The social media manager followed up with a retweet of Emhoff’s 2021 bracket, which they simply captioned: “Awkward!”
Harris was mocked online as “the dumbest vice president in US history,” while one person noted that “she just makes stuff up everyday.”
“Nobody gives her anything to do. So she just talks,” added another.
“This woman makes Dan Quayle look like a physicist,” someone said while comparing her to former President George H.W. Bush’s running mate.
“When pressed on foreign policy, she proudly shared that she had Israel beating Hamas in the Sweet Sixteen,” another mocked.
On Friday, a spokesperson from Harris’s office clarified that the Vice President meant to say trademark, rather than brackets.

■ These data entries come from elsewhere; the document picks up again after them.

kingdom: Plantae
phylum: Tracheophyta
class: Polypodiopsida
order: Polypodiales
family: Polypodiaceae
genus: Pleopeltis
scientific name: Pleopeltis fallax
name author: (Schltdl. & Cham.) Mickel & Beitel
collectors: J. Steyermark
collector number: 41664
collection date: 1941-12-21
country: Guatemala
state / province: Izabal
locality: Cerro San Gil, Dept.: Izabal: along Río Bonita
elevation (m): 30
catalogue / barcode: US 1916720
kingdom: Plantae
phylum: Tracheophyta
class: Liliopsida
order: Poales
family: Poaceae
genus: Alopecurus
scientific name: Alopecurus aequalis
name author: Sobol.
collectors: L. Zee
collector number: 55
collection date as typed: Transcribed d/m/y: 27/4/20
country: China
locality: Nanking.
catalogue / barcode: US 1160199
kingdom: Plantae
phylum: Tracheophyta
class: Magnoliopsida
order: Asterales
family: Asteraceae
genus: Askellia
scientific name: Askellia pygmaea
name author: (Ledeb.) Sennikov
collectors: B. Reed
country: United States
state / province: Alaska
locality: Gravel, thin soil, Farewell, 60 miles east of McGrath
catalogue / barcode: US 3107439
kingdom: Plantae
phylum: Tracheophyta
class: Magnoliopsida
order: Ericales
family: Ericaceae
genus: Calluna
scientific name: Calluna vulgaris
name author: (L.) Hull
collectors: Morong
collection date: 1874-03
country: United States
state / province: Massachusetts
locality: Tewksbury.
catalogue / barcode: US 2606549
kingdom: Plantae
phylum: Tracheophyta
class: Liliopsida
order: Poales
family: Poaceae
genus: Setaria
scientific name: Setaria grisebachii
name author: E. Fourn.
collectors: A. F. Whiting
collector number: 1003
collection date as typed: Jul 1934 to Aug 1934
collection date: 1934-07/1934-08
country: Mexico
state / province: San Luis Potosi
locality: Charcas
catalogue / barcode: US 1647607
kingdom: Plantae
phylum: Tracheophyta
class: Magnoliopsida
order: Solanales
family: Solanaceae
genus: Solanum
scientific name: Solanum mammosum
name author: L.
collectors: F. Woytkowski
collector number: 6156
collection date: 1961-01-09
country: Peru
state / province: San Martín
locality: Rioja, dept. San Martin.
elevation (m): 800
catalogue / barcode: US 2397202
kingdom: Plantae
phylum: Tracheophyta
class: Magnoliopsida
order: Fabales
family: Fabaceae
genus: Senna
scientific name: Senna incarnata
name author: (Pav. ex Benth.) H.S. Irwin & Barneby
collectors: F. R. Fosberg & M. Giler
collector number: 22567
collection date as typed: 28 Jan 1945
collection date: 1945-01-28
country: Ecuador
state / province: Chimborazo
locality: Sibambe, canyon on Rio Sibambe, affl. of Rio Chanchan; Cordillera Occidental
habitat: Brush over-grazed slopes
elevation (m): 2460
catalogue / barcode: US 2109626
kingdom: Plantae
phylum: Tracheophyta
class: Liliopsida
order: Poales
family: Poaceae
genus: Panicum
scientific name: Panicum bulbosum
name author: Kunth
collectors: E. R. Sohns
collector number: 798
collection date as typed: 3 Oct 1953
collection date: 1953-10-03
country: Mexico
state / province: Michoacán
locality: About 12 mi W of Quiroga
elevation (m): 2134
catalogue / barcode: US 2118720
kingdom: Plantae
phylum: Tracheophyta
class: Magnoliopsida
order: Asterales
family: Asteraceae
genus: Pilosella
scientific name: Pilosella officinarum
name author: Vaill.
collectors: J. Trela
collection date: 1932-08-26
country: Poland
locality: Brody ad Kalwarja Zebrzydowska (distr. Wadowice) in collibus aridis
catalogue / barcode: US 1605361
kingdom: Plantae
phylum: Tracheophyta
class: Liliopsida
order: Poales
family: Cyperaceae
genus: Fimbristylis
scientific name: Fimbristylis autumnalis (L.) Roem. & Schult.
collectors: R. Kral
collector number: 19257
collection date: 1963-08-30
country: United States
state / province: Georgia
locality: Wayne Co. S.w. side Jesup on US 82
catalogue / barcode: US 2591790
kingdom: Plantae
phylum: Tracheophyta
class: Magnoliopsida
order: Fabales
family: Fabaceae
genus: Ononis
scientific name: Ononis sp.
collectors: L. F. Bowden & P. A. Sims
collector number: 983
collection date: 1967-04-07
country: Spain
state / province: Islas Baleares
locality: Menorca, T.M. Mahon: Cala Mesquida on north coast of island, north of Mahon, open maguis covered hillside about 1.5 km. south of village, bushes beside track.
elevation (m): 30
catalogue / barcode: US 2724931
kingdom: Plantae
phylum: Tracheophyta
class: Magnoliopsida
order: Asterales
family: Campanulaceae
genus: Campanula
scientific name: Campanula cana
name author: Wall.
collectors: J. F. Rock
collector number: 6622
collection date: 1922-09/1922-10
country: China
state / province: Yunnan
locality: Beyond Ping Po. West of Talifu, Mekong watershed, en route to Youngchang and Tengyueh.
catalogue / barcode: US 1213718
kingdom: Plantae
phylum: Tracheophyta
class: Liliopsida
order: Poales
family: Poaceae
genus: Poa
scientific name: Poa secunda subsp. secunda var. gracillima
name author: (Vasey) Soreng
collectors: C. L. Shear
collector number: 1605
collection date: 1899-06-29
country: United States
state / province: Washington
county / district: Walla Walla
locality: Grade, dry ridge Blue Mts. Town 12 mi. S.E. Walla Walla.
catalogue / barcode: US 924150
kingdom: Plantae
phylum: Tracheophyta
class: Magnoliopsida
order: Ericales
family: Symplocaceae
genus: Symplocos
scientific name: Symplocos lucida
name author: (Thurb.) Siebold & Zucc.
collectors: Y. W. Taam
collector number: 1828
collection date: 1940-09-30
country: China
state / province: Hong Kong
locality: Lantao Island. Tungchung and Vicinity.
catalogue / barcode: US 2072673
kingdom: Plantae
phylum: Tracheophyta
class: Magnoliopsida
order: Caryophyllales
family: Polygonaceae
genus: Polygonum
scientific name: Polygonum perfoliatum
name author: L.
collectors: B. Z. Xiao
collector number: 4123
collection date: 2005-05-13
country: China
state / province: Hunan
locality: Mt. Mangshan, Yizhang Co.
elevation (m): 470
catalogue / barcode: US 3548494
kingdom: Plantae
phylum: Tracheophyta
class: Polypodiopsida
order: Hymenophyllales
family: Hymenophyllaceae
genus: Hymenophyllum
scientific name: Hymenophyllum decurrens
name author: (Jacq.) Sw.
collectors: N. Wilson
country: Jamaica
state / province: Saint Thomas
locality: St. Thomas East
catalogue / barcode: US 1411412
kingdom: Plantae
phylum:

It wasn’t until 2022, that the NCAA first started to officially brand the women’s Division I tournament as “March Madness.”
The NCAA said that the branding change was geared “toward increasing opportunities for planning collaboration and cross-promotion, as well as making the two championships more financially equitable.”
“Women’s basketball has grown tremendously over the past several years, and we remain focused on our priority of enhancing and growing the game,” Lynn Holzman, the NCAA vice president of women’s basketball, remarked at the time.
“The brand recognition that March Madness carries will broaden marketing opportunities as we continue that work to elevate the women’s basketball championship.”
Texas-San Antonio athletics director and committee chair Lisa Campos told USA Today that adding the March Madness trademark to the women’s tournament would “enhance the development and public perception of the sport.”
The shift has been notable, as the women’s bracket dominated news coverage last year when LSU’s Angel Reese and Iowa’s Caitlyn Clark made national headlines, when the former taunted her opponent with the “you can’t see me” gesture during the title game.
While LSU took the championship in 2023, Clark got her revenge when the Hawkeyes knocked out the Tigers during the Elite 8 with a 94-87 victory.